The Cimbri return to Gaul in 101…
101 BCE
The Cimbri return to Gaul in 101 BCE and prepare for the final stage of their struggle with Rome.
For the first time they penetrate through the Alpine passes, which Catulus had failed to fortify, into northern Italy.
Catulus withdraws behind the Po River, leaving the countryside open to the invaders.
But the Cimbri take their time ravishing the fertile region, which gives Marius time to arrive with reinforcements—his same victorious legions from Aquae Sextiae.
At Vercellae, near the confluence of the Sesia River with the Po on the Raudine Plain, the superiority of the new Roman legions and their cavalry is clearly demonstrated.
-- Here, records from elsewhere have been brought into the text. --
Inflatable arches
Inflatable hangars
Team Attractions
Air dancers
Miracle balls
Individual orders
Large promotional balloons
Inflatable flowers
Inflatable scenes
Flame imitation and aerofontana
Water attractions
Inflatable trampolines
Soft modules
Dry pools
In the devastating defeat, the Cimbri are virtually annihilated, and both their highest leaders, Boiorix and Lugius, fall.
The women kill both themselves and their children in order to avoid slavery.
Thus the war, which had begun with a mass migration, ends in defeat and mass suicide.
The Romans supposedly killed one hundred and forty thousand of the barbarian invaders, and took captive more than fifty thousand.
Sulla had served on Marius' staff as tribunus militum during the first half of this campaign, but by 101 had transferred to the army of Catulus to serve as his legatus, and is credited as being the prime mover in the defeat of the tribes (Catulus being a hopeless general and quite incapable of cooperating with Marius).
Contemporaries assign more credit for the victory to Marius than to Catulus.
Despite their joint success, the two commanders regard each other as bitter rivals and after the war build competing temples to demonstrate divine favor.